Secondo l’Istituto Nazionale di Disturbi e Disturbi Neurologici, il 25 per cento degli americani contraggono le zanne. Con poche eccezioni, le tegole colpiscono solo una volta prima che il sistema immunitario forzasse il virus della varicella-zoster che provocasse le tegole in uno stato di inattività, noto come latenza. Le tegole ricorrenti, come il nome implica, si verificano più di una volta. Gli scandoli ricorrenti si differenziano in diversi aspetti chiave dalle scandole a singolo episodio.

Fattori di rischio

Le persone con malattie del sistema immunitario come l’AIDS, le malattie che colpiscono il sistema immunitario come il cancro e coloro che assumono farmaci che sopprimono il sistema immunitario a causa di malattie autoimmuni o trapianto di organi sono più probabili sviluppare scandole ricorrenti. Per le persone con malattia di Hodgkin, il linfoma non-Hodgkin o che hanno subito trapianto di midollo osseo, le prospettive sono particolarmente brutte, secondo Richard J. Whitely, M.D., professore presso la University of Alabama School of Medicine. Queste persone hanno una probabilità del 40% di sviluppare scandole progressive o disseminate, in cui la malattia attacca tutta la pelle e spesso gli organi interni.

Le cause

Le zanne provengono dalla riattivazione del virus varicella-zoster, il virus che provoca la polizia del pollame, all’interno delle radici dei nervi sensoriali. Secondo l’edizione 2008 dei “Principi di Harrison per la Medicina Interna”, i tumuli ricorrenti derivano da deficit nell’immunità cellulare-mediata, lo stesso problema che le persone con AIDS hanno, e talvolta, l’incapacità di fare anticorpi sufficienti. I due processi sono di solito legati perché la produzione di anticorpi dipende dalla comunicazione tra le cellule T e le cellule B del sistema immunitario.

Lasso di tempo

Le persone sane sviluppano lesioni alle zanne durante un periodo da tre a cinque giorni. Le lesioni in genere si abbassano da sette a dieci giorni. Le persone con scintille ricorrenti spesso continuano a sviluppare nuove lesioni per più di una settimana. Lo scapping non può iniziare fino a tre settimane e non può mai verificarsi una completa guarigione.

Gravità

Nelle persone sane, le tegole di solito producono un eruzione cutanea dolorosa e bruciante confinata ad un solo lato del corpo, di solito all’interno dell’area di una singola radice nervosa. Le persone con scintille ricorrenti sviluppano solitamente più vesciche, talvolta distribuite su più radici nervose. Le lesioni possono somigliare ad una bruciatura grave e diventare secondariamente infettati da batteri.

complicazioni

Secondo l’Istituto Nazionale di Disturbi e Disturbi Neurologici, il 50 per cento di persone sane sviluppa una complicazione nota come neuralgia post-herpetica, caratterizzata da dolore persistente, anche dopo che il rash svanisce. Le persone con scintille ricorrenti hanno maggiori probabilità di sviluppare la neuralgia post-herpica a causa sia di infiammazione ripetuta per il nervo e infiammazione più grave. Tuttavia, può essere difficile distinguere la neuralgia postherpetica dal dolore a causa di un episodio attivo di herpes zoster quando gli episodi si verificano frequentemente.

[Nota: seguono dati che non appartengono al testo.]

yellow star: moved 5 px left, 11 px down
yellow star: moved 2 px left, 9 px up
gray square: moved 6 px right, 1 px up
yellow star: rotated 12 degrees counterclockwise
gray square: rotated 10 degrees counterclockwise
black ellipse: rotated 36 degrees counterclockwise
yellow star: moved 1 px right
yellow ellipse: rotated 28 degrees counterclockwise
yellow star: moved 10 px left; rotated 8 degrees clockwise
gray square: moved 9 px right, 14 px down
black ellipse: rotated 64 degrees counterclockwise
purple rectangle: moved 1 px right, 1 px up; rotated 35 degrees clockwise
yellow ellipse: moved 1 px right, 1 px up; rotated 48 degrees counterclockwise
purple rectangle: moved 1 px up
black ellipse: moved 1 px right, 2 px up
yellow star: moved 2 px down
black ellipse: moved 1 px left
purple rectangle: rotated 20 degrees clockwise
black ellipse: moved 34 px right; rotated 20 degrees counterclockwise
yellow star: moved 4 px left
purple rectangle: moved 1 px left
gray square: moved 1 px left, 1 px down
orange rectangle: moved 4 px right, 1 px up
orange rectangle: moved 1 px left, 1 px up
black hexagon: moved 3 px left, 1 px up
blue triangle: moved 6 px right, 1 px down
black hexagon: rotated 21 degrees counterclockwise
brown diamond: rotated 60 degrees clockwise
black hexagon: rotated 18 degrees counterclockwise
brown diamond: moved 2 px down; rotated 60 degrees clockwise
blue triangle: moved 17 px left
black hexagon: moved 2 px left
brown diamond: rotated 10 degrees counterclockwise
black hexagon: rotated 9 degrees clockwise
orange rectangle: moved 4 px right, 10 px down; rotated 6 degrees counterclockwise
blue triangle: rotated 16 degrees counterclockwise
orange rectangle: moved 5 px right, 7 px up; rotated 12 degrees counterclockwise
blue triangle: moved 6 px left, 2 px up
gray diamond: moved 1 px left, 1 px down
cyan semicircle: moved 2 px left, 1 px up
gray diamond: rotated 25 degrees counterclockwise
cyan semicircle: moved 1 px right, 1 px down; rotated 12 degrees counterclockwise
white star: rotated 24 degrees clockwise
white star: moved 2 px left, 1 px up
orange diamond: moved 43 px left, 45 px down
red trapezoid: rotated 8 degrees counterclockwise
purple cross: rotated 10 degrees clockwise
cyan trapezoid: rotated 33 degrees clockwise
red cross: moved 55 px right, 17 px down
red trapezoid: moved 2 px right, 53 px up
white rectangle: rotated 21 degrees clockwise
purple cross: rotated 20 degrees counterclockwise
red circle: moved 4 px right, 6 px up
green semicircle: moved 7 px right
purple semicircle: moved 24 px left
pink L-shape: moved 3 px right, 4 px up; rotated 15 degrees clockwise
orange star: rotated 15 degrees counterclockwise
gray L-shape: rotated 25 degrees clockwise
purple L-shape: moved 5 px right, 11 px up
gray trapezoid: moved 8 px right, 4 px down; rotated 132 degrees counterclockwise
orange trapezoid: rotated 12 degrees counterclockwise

I medici trattano scandole ricorrenti con farmaci antivirali come aciclovir, famciclovir e valaciclovir. I pazienti potrebbero dover assumere farmaci antivirali ogni giorno per evitare recidive. Quando si verificano epidemie, i pazienti di solito richiedono dosi più elevate o diverse dosi al giorno per forzare il virus in remissione. La neuralgia post-herpetica richiede diversi farmaci, inclusi antidepressivi, anticonvulsivi, anestetici locali e talvolta narcotici.

Nel maggio 2006, l’U.S. Food and Drug Administration ha approvato un vaccino di varicella-zoster, Zostavax, specificamente per le persone a rischio di zanne. Il vaccino può aiutare a prevenire le tegole in persone di più di 60 anni che non hanno ancora avuto la malattia. Le persone con problemi del sistema immunitario dovrebbero chiedere ai loro medici se il vaccino potrebbe essere giusto per loro. Alcune persone con problemi del sistema immunitario non rispondono ai vaccini, quindi il vaccino potrebbe non essere così efficace per questi individui.